Der restriktive Umgang mit der Videosprechstunde vor Corona hat auf allen Seiten für Unsicherheit gesorgt und eine breite Nutzung verhindert. Deshalb braucht es schon heute das klare politische Signal, dass die Videosprechstunde fester Bestandteil unserer Gesundheitsversorgung bleiben soll. Damit könnte die Telemedizin insgesamt gestärkt und die ärztliche Versorgung noch weiter verbessert werden.

Damit die Videosprechstunde zu einer adäquaten Alternative zum Vor-Ort-Termin werden kann, muss sie schrittweise durch weitere Services erweitert werden: So sollte es zukünftig möglich sein, darüber Medikamente zu verschreiben oder eine elektronische Arbeitsunfähigkeitsbescheinigung auszustellen. Darüber hinaus braucht es auch eine angemessene Entlohnung und weitere Anreize für Ärztinnen und Ärzte, die Videosprechstunde in ihren Behandlungsalltag einbauen.

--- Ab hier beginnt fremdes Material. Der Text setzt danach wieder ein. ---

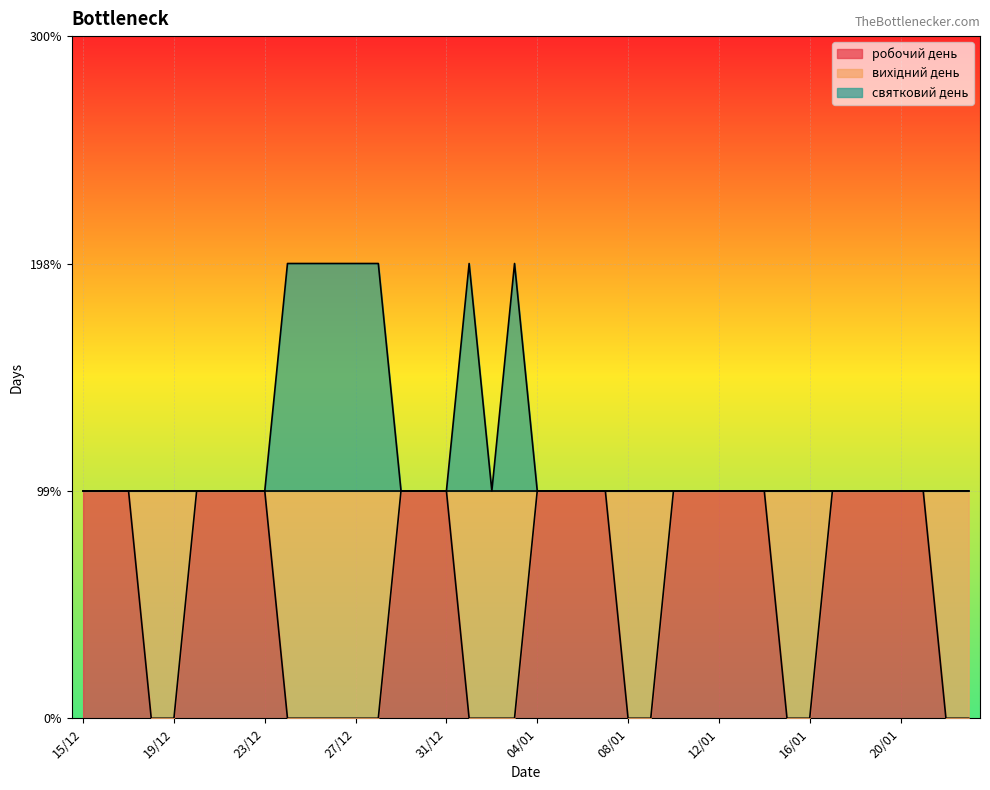

Which series has the largest range (max minus min)?

робочий день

Nach dem MLP-Gesundheitsreport aus dem Jahr 2019 hatten nur 10 % Prozent der Ärzte Videosprechstunden im Angebot oder in Planung und nur für 33 % der Patienten kämen solche Angebote in Frage. Kann die Corona-Krise helfen, die Skepsis gegenüber solchen Angeboten zu verringern?
Absolut. Denn viele konnten sich in den vergangenen Wochen zum ersten Mal ganz konkret von den Vorteilen einer digitalen Gesundheitsversorgung überzeugen. War der Arztbesuch bisher selbstverständlich mit langen Wartezeiten verbunden, hat man plötzlich erlebt, dass es auch ganz anders geht. Natürlich muss der Umgang mit der Videosprechstunde auf beiden Seiten weiter geübt werden, damit das vertrauensvolle Arzt-Patienten-Verhältnis auch in der digitalen Welt Bestand hat.

Welche Chancen und Herausforderung für die Arbeit mit digitalen Daten entstehen durch den häufigeren Einsatz von Telemedizin-Lösungen?
Die Qualität digitaler Lösungen steigt und fällt mit der zugehörigen Infrastruktur. Dass es um die nicht allzu gut gestellt ist, wissen wir nicht erst seit den mittlerweile gut bekannten ruckelnden Videokonferenzen im Homeoffice. Hier braucht es einen konsequenten Ausbau, ganz besonders in ländlichen Regionen. Es müssen zudem Wege gefunden werden, wie wir besser mit der höheren Intensität bei einer rein digitalen Kommunikation umgehen können.

Eine gesunde und sinnvolle Mischung aus menschlicher Begegnung vor Ort und im digitalen Raum zu finden ist das Ziel.